## Assignment
When you reach the line containing "stone staircase @ [287, 477, 361, 509]", begin reproducing the material exactly, stop after the line containing "the stone house", and leave out any pictures along the way.

## Data listing
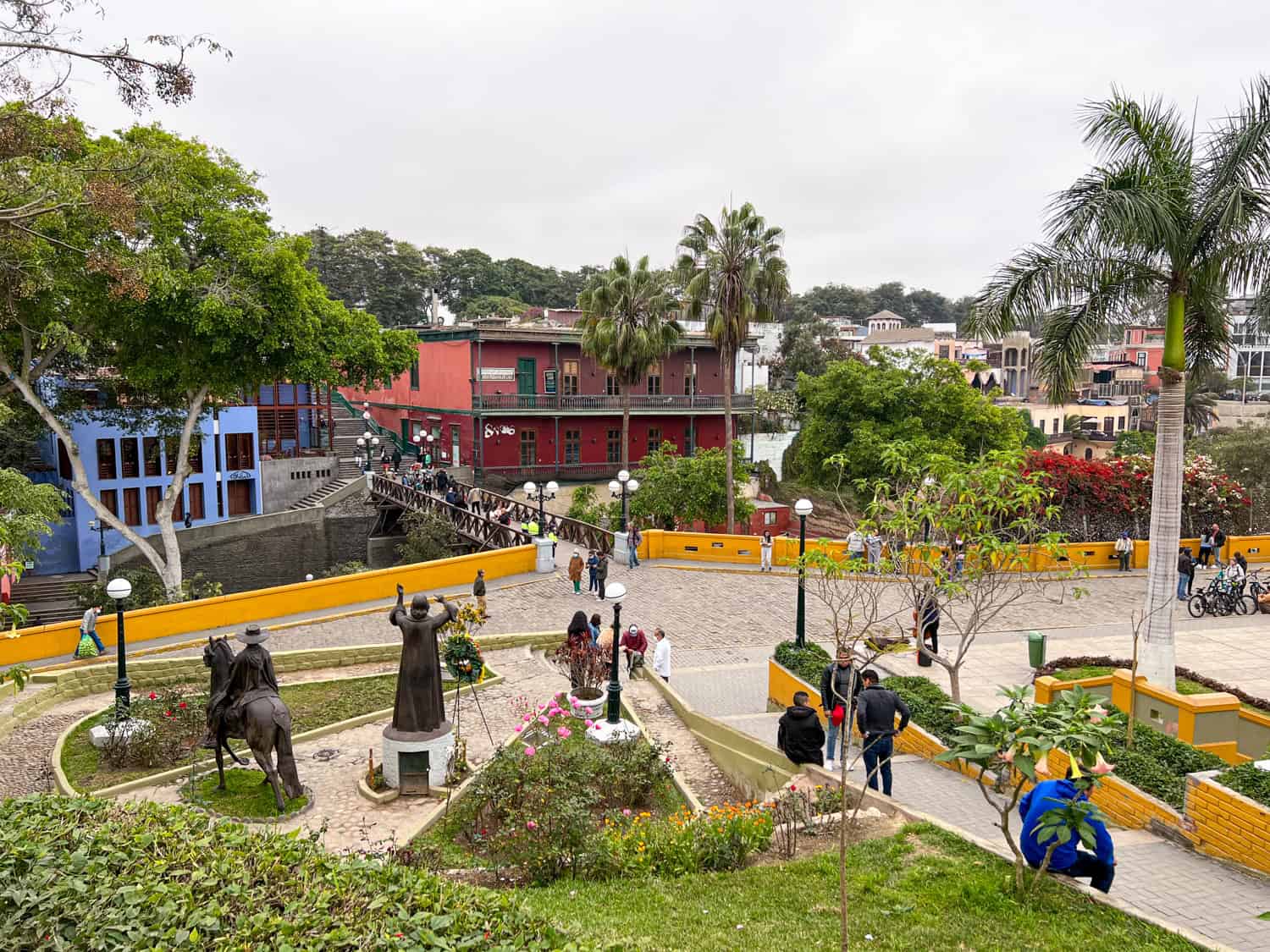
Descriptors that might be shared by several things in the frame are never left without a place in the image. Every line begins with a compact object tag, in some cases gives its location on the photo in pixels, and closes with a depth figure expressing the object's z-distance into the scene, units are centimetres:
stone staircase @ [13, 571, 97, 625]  2667
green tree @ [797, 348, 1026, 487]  3189
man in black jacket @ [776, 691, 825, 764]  1006
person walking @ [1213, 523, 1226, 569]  2511
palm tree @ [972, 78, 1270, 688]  1202
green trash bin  1617
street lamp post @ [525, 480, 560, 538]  2495
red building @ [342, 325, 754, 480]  3966
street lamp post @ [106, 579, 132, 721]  1241
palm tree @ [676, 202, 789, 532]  2641
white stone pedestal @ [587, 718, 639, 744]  1207
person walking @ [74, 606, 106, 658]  1727
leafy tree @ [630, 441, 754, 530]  2864
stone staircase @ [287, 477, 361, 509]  3731
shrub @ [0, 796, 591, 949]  488
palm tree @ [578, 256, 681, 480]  3142
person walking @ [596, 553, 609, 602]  2181
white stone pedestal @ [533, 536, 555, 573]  2425
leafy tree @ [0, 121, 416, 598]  1956
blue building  3094
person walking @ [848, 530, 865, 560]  2205
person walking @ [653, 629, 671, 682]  1553
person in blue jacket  634
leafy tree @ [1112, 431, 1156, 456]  4851
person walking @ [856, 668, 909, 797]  948
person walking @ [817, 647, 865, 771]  1041
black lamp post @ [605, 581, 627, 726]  1252
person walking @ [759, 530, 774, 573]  2477
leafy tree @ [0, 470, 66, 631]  1163
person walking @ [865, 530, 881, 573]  2189
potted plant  1370
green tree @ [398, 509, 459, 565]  2952
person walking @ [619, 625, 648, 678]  1569
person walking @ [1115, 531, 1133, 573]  2523
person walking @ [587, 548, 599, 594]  2195
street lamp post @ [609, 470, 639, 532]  2459
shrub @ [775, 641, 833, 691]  1385
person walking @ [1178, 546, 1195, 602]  2106
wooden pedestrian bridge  2650
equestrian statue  1018
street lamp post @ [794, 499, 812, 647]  1484
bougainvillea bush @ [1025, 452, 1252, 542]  2767
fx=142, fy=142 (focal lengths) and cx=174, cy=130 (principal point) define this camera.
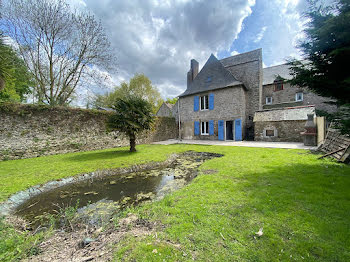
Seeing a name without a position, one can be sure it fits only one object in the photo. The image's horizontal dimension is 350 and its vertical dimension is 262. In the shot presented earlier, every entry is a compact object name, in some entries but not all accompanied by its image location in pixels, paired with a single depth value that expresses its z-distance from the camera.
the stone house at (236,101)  11.99
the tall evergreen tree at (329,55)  2.72
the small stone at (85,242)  1.73
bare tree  9.09
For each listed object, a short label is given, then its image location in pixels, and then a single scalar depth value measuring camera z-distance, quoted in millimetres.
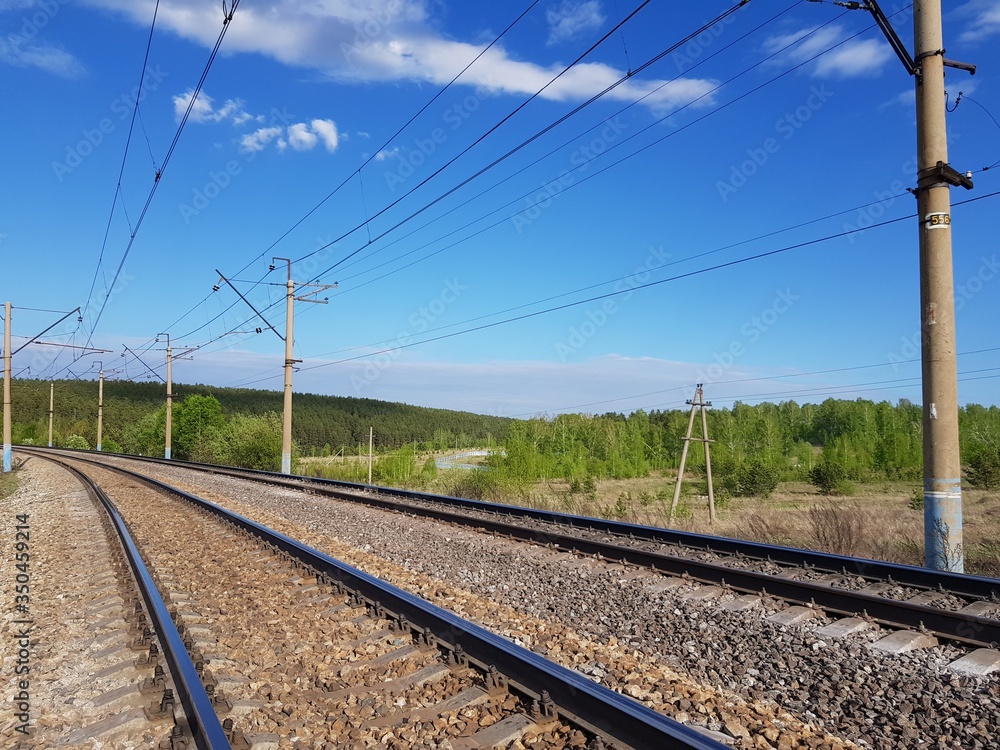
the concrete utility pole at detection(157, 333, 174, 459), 48966
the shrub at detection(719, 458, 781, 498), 36312
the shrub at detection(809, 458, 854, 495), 36750
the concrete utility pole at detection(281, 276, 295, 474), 29547
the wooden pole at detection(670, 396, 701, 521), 20666
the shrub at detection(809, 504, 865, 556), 10062
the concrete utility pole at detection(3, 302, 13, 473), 33222
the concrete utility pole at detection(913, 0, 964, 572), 7762
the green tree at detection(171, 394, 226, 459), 60156
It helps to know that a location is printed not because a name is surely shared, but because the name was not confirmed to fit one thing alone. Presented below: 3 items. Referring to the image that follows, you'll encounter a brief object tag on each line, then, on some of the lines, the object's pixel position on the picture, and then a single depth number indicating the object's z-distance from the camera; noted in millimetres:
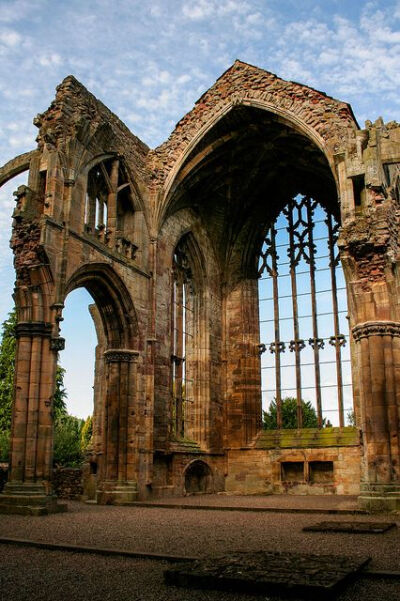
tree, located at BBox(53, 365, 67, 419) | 30953
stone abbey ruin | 11398
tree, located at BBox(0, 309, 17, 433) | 28402
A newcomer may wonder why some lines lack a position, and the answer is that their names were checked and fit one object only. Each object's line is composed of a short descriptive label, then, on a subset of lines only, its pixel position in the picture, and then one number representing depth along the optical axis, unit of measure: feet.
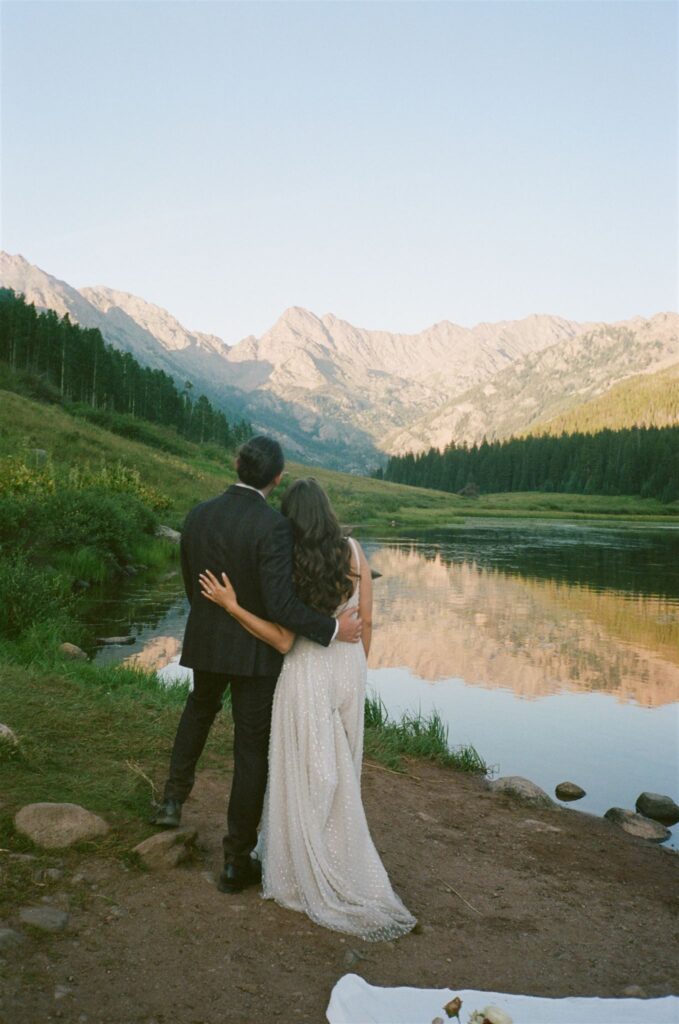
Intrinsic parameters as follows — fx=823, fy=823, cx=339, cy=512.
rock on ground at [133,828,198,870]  20.61
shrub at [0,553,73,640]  46.16
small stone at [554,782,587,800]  33.58
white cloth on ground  14.66
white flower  12.40
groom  18.48
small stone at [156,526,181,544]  105.70
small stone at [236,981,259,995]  15.57
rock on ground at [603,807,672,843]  29.37
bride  18.58
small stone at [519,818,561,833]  28.12
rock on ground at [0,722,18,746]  26.30
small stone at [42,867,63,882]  19.24
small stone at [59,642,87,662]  44.34
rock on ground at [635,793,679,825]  31.27
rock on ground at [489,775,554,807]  31.35
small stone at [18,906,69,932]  17.19
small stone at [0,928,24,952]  16.19
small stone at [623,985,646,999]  16.49
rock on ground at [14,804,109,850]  21.03
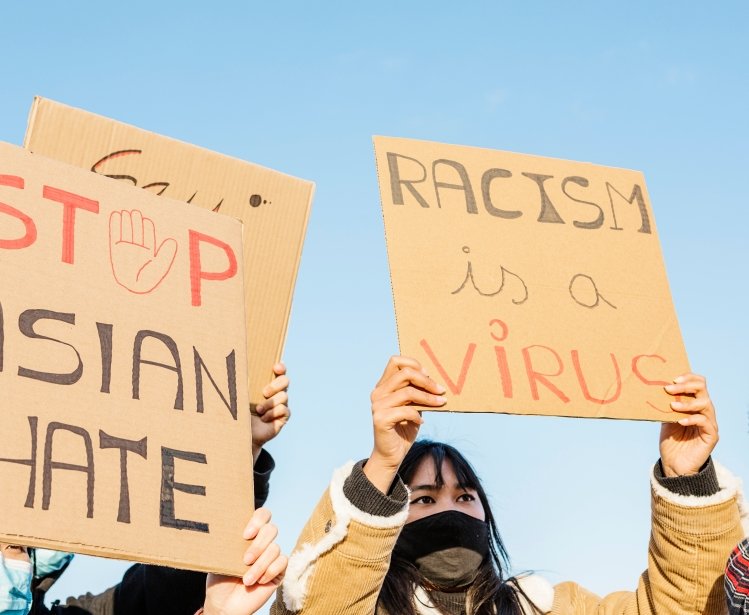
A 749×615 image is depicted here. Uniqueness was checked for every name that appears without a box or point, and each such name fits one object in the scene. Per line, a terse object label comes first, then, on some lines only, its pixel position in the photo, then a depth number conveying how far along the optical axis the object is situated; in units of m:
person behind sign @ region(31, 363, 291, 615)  2.97
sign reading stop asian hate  1.91
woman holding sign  2.60
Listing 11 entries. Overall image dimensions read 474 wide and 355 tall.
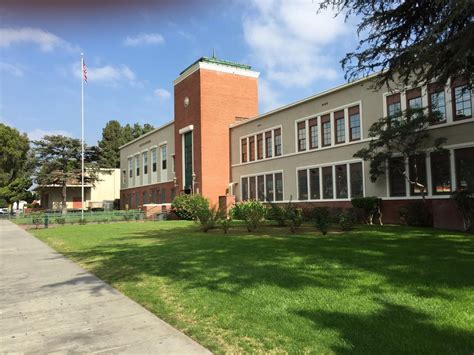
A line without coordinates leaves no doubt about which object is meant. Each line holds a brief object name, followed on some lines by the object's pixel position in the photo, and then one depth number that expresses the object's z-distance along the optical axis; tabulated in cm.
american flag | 3559
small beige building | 7019
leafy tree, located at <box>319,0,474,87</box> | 866
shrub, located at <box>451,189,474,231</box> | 1810
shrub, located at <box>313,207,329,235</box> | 1625
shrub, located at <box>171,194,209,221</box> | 3472
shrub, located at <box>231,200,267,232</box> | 1894
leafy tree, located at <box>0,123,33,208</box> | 6425
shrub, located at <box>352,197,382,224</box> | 2386
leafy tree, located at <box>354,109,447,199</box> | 2027
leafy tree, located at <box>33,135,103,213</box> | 6066
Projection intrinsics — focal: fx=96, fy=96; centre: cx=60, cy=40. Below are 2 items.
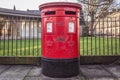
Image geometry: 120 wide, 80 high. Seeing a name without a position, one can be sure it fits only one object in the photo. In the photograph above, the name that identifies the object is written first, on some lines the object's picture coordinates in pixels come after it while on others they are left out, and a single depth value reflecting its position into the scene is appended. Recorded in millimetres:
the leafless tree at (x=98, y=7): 12817
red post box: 2299
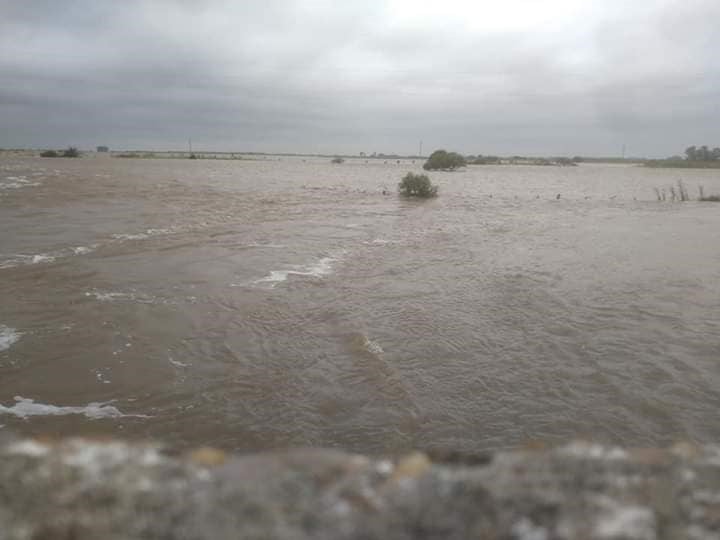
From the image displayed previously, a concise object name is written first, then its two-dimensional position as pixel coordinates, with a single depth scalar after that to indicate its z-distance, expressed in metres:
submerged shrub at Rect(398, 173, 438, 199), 38.25
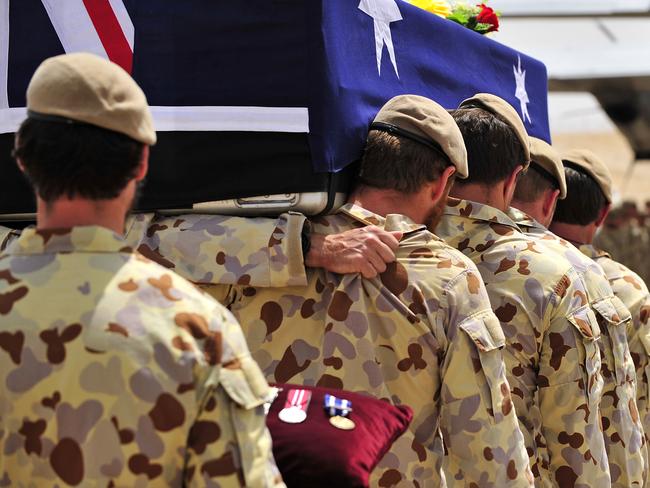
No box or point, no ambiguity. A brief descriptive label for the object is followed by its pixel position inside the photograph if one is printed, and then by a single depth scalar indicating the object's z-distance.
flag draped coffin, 6.04
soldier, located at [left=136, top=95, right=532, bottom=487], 5.80
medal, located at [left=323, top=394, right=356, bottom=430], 4.41
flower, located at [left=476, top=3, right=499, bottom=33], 8.54
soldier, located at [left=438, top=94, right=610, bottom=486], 7.02
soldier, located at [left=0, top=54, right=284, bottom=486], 3.81
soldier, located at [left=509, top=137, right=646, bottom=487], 8.04
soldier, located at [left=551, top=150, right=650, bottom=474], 9.16
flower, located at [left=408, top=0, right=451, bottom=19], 8.13
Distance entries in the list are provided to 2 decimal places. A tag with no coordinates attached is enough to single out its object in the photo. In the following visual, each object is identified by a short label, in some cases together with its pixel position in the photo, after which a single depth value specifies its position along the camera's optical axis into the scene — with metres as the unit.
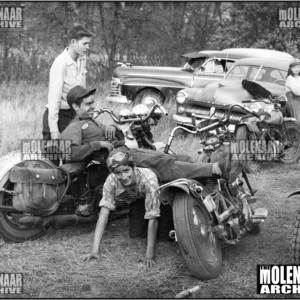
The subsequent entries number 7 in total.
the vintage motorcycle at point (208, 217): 4.26
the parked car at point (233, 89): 9.59
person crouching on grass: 4.65
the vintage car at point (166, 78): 13.34
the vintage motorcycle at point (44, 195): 4.93
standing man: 5.84
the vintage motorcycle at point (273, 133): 8.05
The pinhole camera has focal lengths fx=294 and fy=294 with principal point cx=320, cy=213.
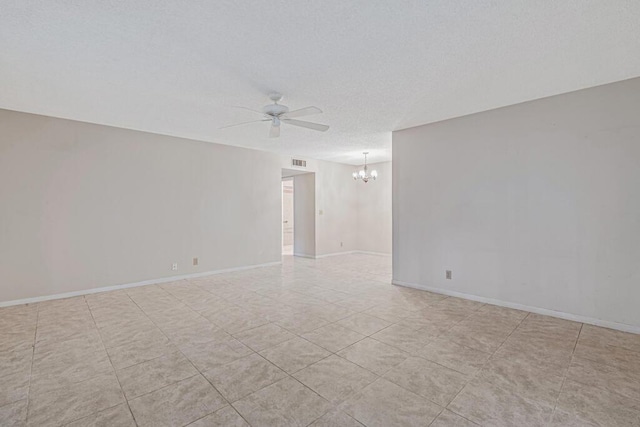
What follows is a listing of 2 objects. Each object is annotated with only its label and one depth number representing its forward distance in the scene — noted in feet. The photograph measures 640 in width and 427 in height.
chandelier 23.06
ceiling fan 10.55
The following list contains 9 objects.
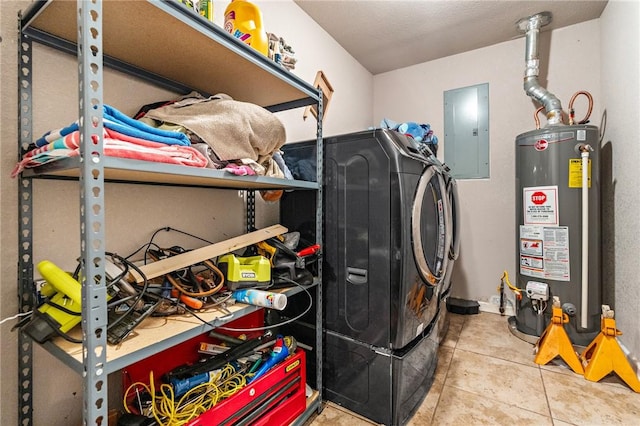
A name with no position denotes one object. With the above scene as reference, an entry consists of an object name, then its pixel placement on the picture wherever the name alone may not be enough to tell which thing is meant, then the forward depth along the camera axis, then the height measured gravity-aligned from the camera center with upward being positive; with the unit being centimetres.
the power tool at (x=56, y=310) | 71 -25
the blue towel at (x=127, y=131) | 69 +20
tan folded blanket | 94 +30
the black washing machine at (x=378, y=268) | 122 -25
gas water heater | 194 -10
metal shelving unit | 61 +30
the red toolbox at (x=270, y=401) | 94 -68
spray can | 97 -29
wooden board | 92 -16
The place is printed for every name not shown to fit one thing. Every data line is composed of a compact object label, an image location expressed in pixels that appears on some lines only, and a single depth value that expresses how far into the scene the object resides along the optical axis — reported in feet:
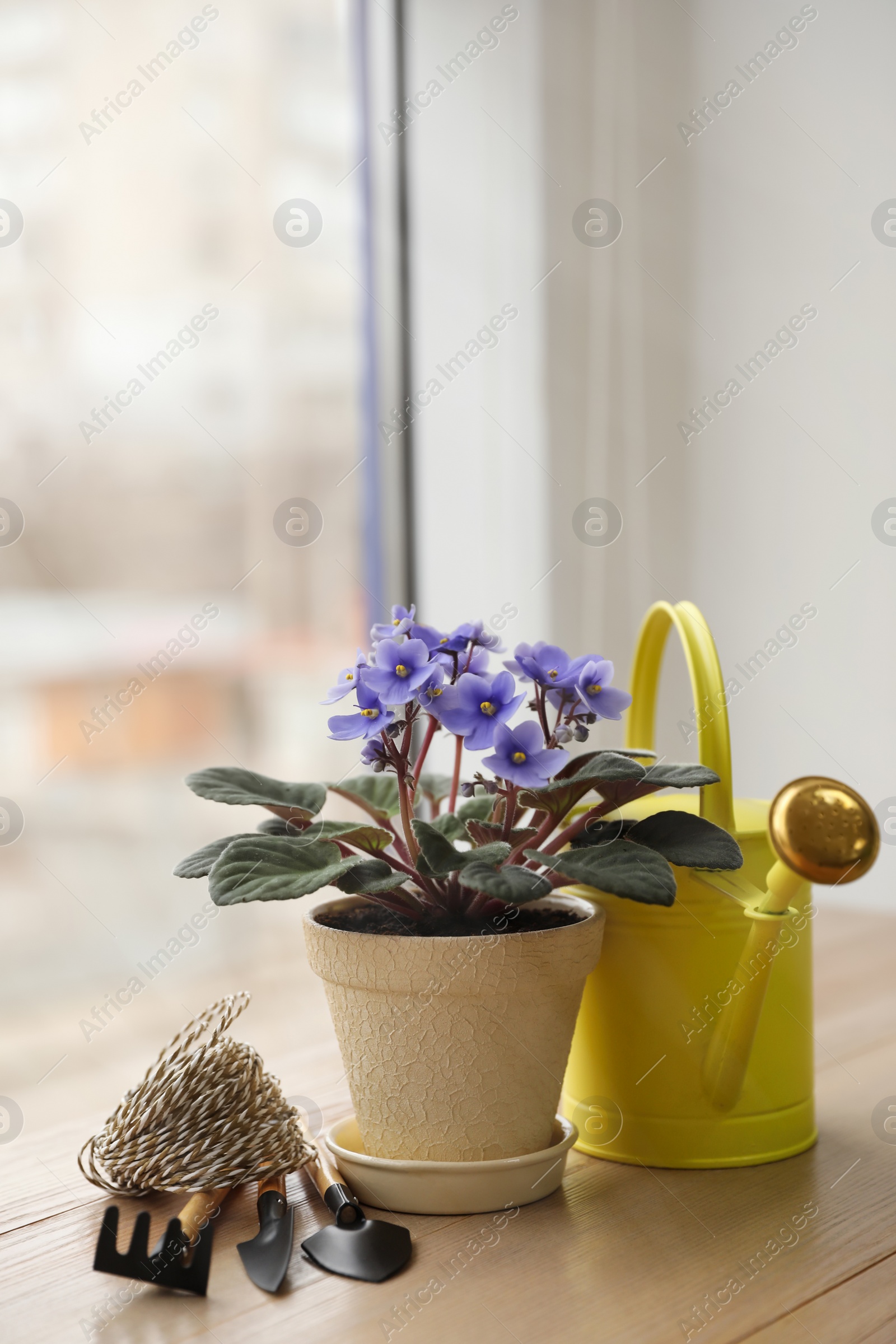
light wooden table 1.82
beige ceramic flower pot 2.09
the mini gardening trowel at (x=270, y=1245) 1.95
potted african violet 2.07
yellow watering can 2.30
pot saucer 2.16
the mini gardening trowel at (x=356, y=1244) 1.99
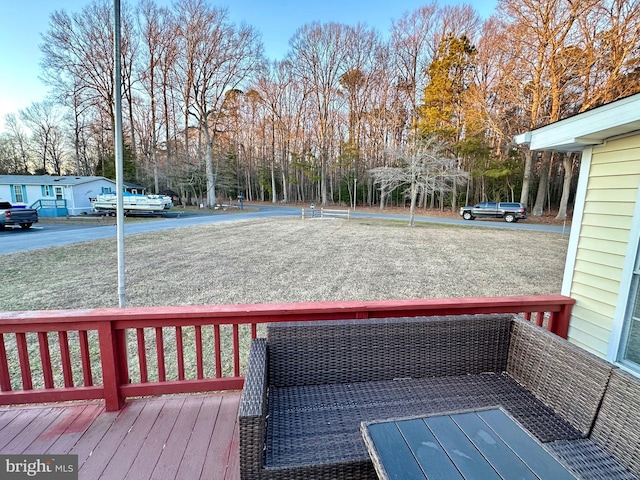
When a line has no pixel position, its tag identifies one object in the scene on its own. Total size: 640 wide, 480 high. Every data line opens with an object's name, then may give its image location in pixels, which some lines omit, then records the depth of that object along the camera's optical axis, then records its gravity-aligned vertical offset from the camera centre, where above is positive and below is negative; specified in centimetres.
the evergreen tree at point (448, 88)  1764 +635
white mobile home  1727 -29
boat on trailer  1706 -76
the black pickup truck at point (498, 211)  1553 -75
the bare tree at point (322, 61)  2141 +956
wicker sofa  113 -94
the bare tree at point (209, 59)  1817 +836
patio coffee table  87 -78
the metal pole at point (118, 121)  260 +61
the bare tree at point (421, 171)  1380 +115
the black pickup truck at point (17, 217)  1127 -107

## Task response
stone staircase @ [287, 477, 361, 509]  3731
shrub @ [0, 796, 591, 949]  488
palm tree @ [578, 256, 681, 480]  3142
person walking @ [596, 553, 609, 602]  2181
white stone pedestal @ [533, 536, 555, 573]  2425
leafy tree @ [0, 121, 416, 598]  1956
blue building  3094
person walking @ [848, 530, 865, 560]  2205
person walking @ [653, 629, 671, 682]  1553
person in blue jacket  634
leafy tree @ [1112, 431, 1156, 456]  4851
person walking @ [856, 668, 909, 797]  948
person walking @ [817, 647, 865, 771]  1041
black lamp post @ [605, 581, 627, 726]  1252
person walking @ [759, 530, 774, 573]  2477
leafy tree @ [0, 470, 66, 631]  1163
person walking @ [865, 530, 881, 573]  2189
potted plant  1370
green tree @ [398, 509, 459, 565]  2952
person walking @ [619, 625, 648, 678]  1569
person walking @ [1115, 531, 1133, 573]  2523
person walking @ [587, 548, 599, 594]  2195
street lamp post @ [609, 470, 639, 532]  2459
shrub @ [775, 641, 833, 691]  1385
person walking @ [1178, 546, 1195, 602]  2106
wooden pedestrian bridge  2650
equestrian statue  1018
street lamp post @ [794, 499, 812, 647]  1484
bougainvillea bush @ [1025, 452, 1252, 542]  2767
fx=142, fy=142 (focal lengths) and cx=174, cy=130 (principal point) define this camera.
Seeing a name without a position, one can be sure it fits only one object in the photo. The image's horizontal dimension is 350 and its vertical dimension is 262. In the shot presented earlier, every entry is a compact object name, in some entries but not all accompanied by its image location in pixels, paired with a single depth value that expresses its z-distance from the camera.
the stone house at (236,101)  11.99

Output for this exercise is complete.